WHAT THE TASK REQUIRES —
Output word for word the lines from the one with "focal_35mm: 94" to the final line of the data, both ends included, but skip the pictures.

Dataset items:
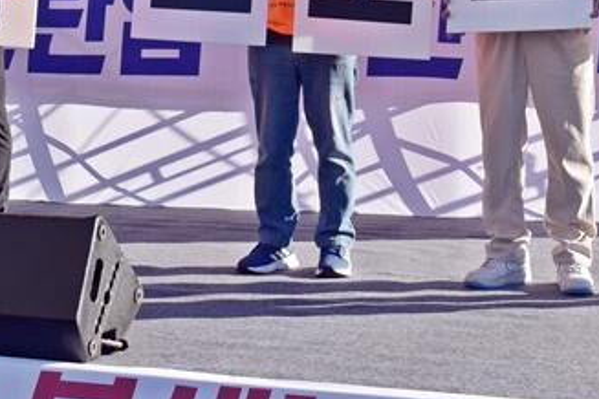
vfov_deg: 14.0
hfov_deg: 21.5
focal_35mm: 94
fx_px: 1564
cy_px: -100
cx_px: 158
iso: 100
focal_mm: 20
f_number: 6.3
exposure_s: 1/320
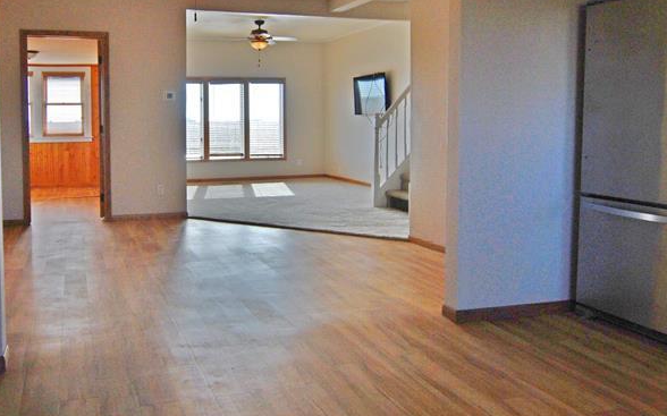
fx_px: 581
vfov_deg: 39.0
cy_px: 142
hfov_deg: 58.7
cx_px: 240
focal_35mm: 32
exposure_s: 1/125
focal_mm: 12
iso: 180
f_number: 5.6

RESPONSE AREA —
focal_35mm: 94
fx_px: 1564
cy_px: -100
cx_px: 158
iso: 100
focal_mm: 20
f_number: 6.3
exposure_s: 1/320
fx_px: 581
vfov_deg: 39.0
cy_px: 142
hfov_deg: 58.7
cx_px: 240
focal_35mm: 32
exposure_s: 1/125
focal_mm: 12
iso: 180
f_number: 5.6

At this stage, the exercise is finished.